Good in theory to write a new assertion to replace the old one. But this exception isn’t helpful -- you should just omit it.

> Source/WebCore/editing/TextCheckingHelper.cpp:442
> +            ASSERT(badGrammarRange->startContainer());

Good in theory to write a new assertion to replace the old one. But this exception isn’t helpful -- you should just omit it.
Comment 9 Mike West 2013-02-05 00:04:32 PST
(In reply to comment #8)
> (From update of attachment 186321 [details])
> View in context: https://bugs.webkit.org/attachment.cgi?id=186321&action=review
> 
> Making a change like this is a good way to finish what I started when I created the non-exception versions of some of these functions for internal use.

Great.
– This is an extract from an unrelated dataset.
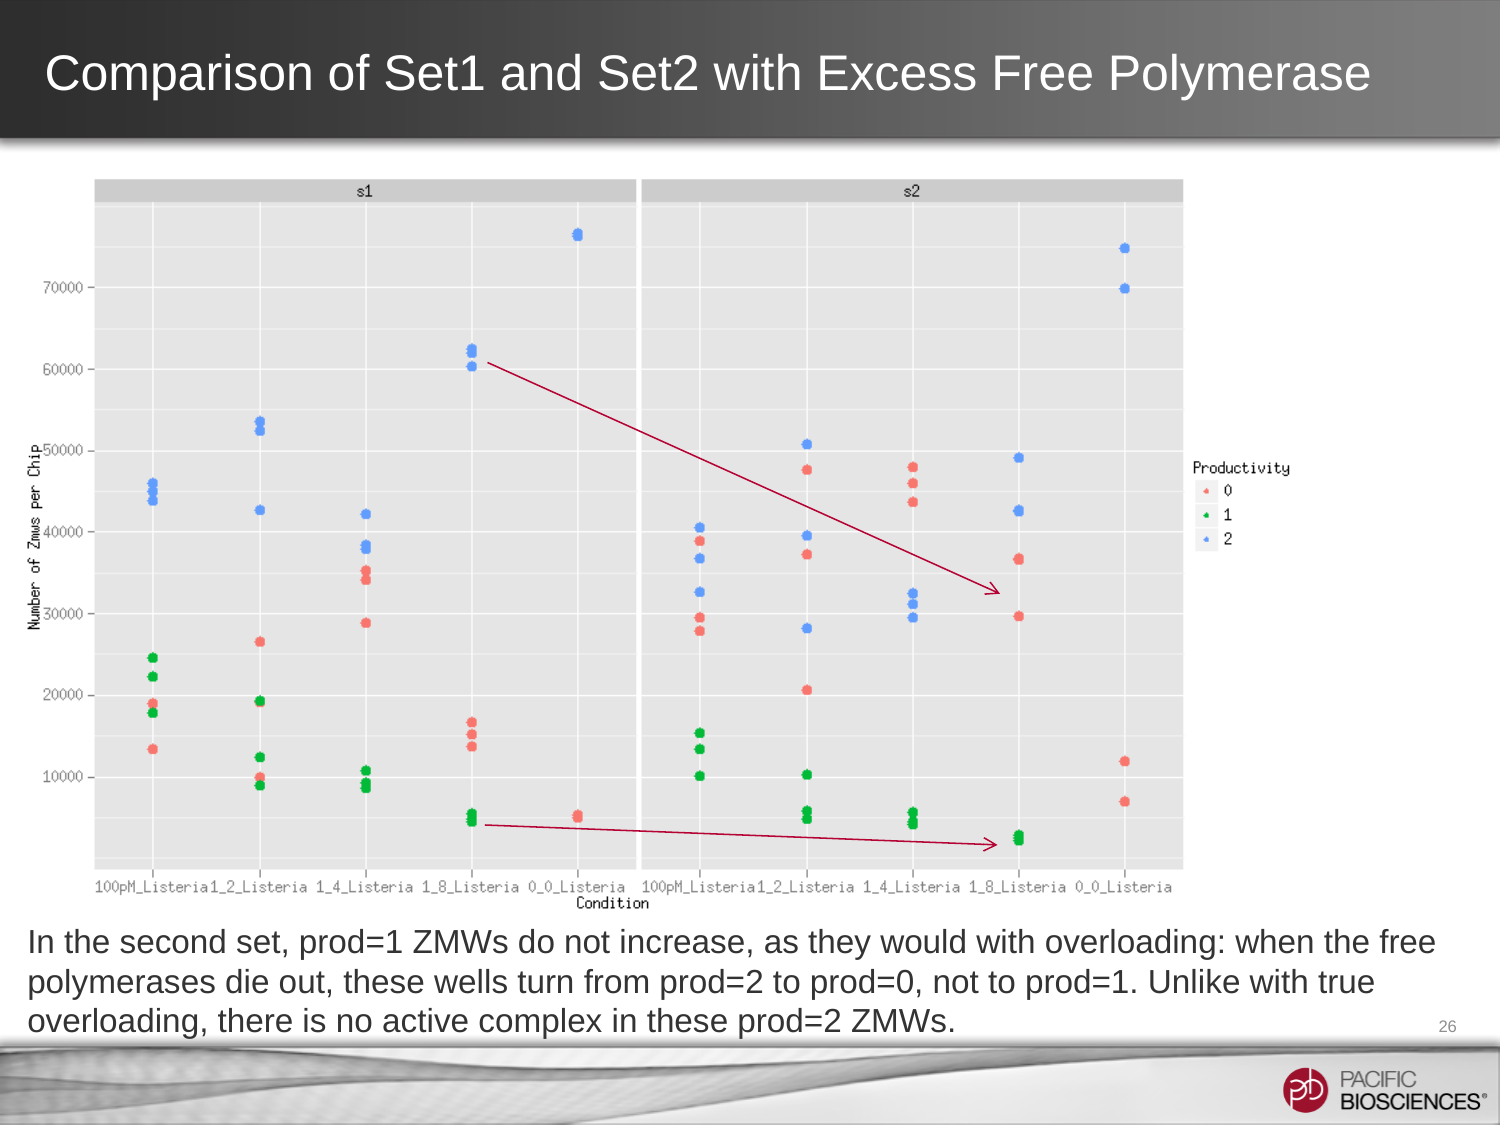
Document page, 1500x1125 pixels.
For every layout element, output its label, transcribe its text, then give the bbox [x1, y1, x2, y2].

And thank you for the detailed description. I appreciate it, as it makes the design decisions clearer.

> But Range::collapsed is not like the other functions here.

I'll split 'collapsed' out into a separate patch: I'd suggest following the same convention as the other exceptionless functions: overload 'collapsed' with one exceptionless and one exceptionful method, and adjust the current callsites to explicitly use ASSERT_NO_EXCEPTION.
Comment 10 Mike West 2013-02-05 00:42:23 PST
Created attachment 186565 [details]
Patch
Comment 11 Mike West 2013-02-05 01:22:10 PST
(In reply to comment #10)
> Created an attachment (id=186565) [details]
> Patch

Extracted collapsed into https://bugs.webkit.org/show_bug.cgi?id=108921.
Comment 12 WebKit Review Bot 2013-02-05 01:22:49 PST
Comment on attachment 186565 [details]
Patch

Rejecting attachment 186565 [details] from commit-queue.
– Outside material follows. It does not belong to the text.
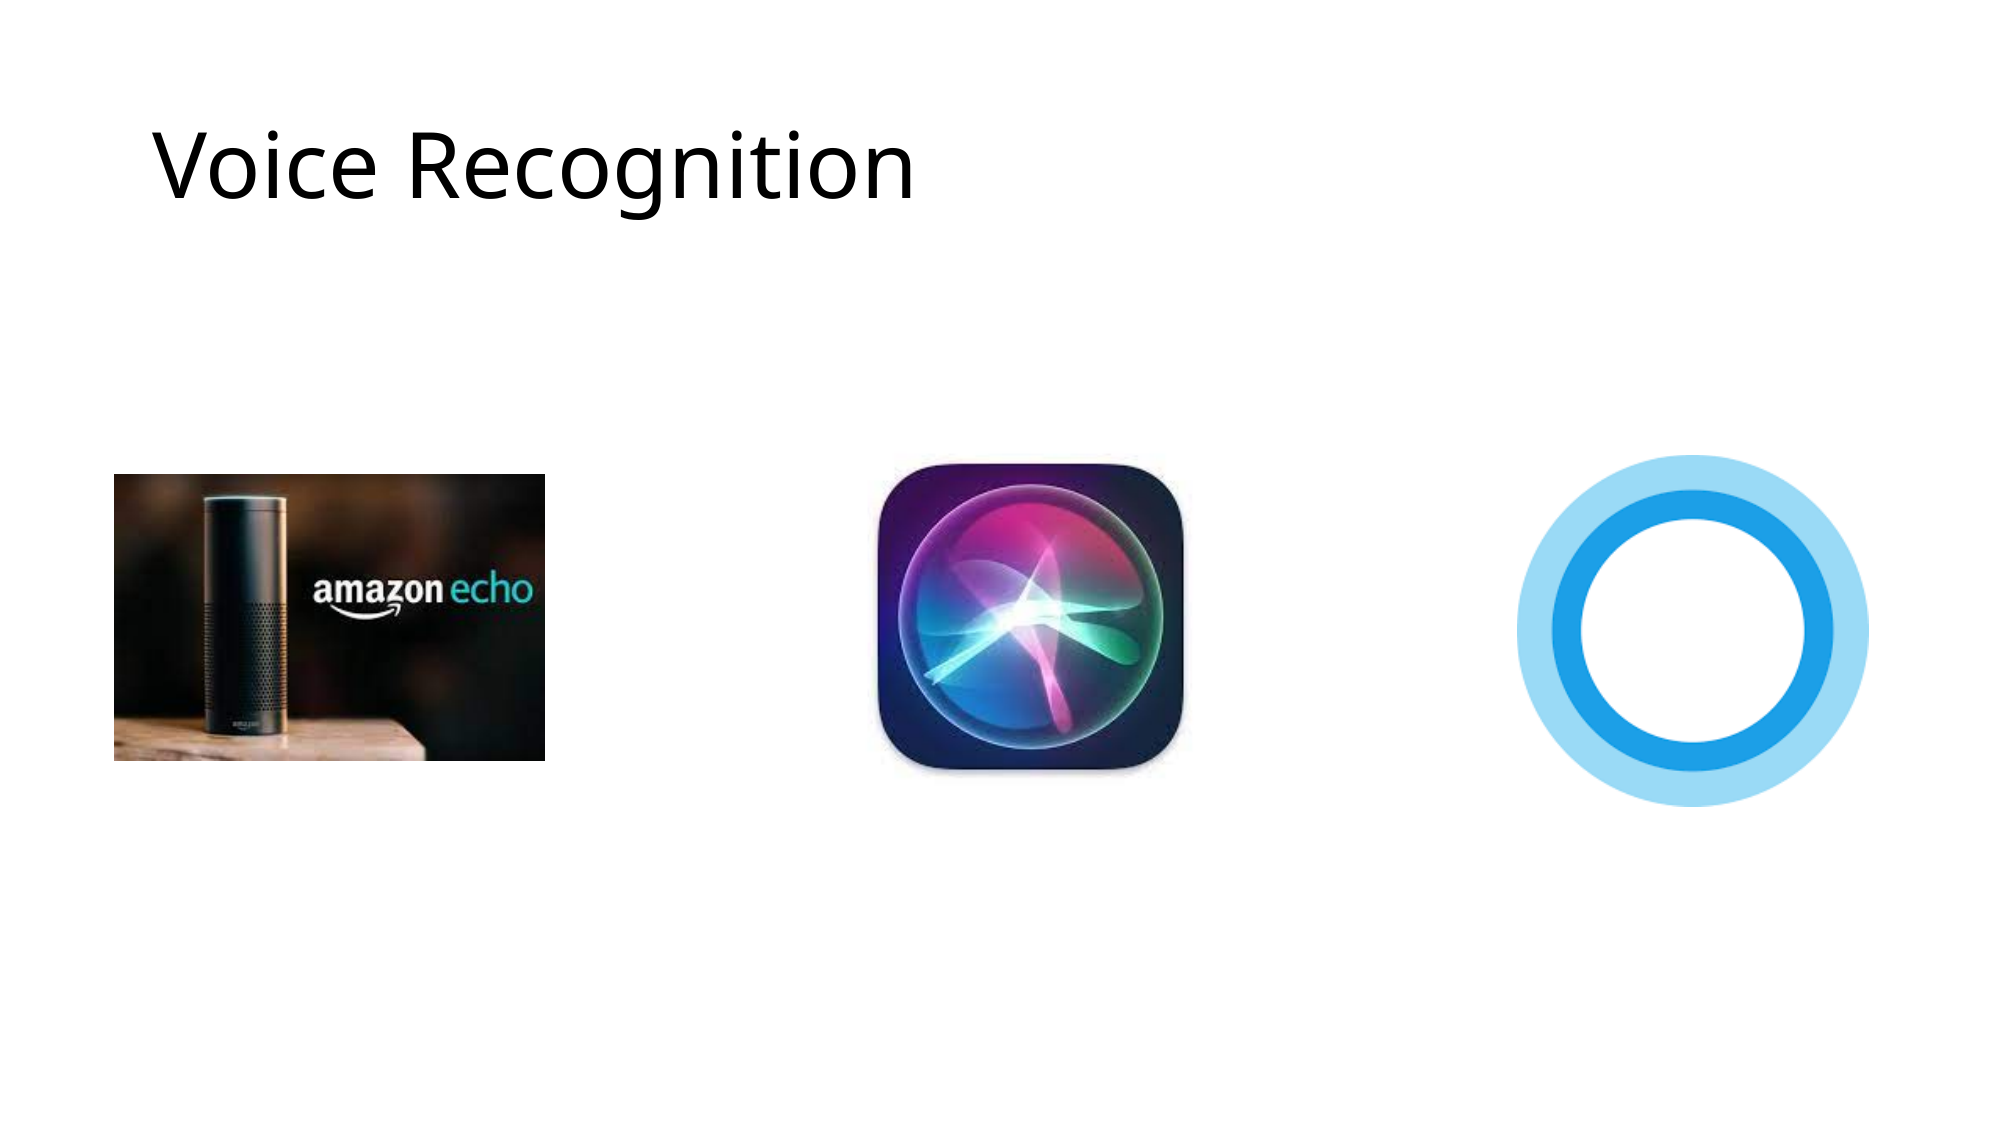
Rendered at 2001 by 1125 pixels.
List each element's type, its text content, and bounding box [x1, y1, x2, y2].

Failed to run "['/mnt/git/webkit-commit-queue/Tools/Scripts/webkit-patch', '--status-host=queues.webkit.org', '--bot-id=gce-cq-04', 'land-attachment', '--force-clean', '--non-interactive', '--parent-command=commit-queue', 186565, '--port=chromium-xvfb']" exit_code: 2 cwd: /mnt/git/webkit-commit-queue

Last 500 characters of output:
ebkit-commit-queue/Source/WebKit/chromium/testing/gtest --revision 629 --non-interactive --force --accept theirs-conflict --ignore-externals' in '/mnt/git/webkit-commit-queue/Source/WebKit/chromium'
24>At revision 629.

________ running '/usr/bin/python tools/clang/scripts/update.py --mac-only' in '/mnt/git/webkit-commit-queue/Source/WebKit/chromium'

________ running '/usr/bin/python gyp_webkit' in '/mnt/git/webkit-commit-queue/Source/WebKit/chromium'
Updating webkit projects from gyp files...

Full output: http://queues.webkit.org/results/16371660
Comment 13 Mike West 2013-02-05 01:26:26 PST
Created attachment 186572 [details]
Patch
Comment 14 Mike West 2013-02-05 01:30:45 PST
Comment on attachment 186572 [details]
Patch

Ugh. Not my morning... screwed up this patch as well. :/
Comment 15 Mike West 2013-02-05 01:31:44 PST
Created attachment 186575 [details]
Patch for landing
Comment 16 WebKit Review Bot 2013-02-05 02:15:26 PST
Comment on attachment 186575 [details]
Patch for landing

Clearing flags on attachment: 186575

Committed r141877: <http://trac.webkit.org/changeset/141877>
Comment 17 WebKit Review Bot 2013-02-05 02:15:31 PST
All reviewed patches have been landed.  Closing bug.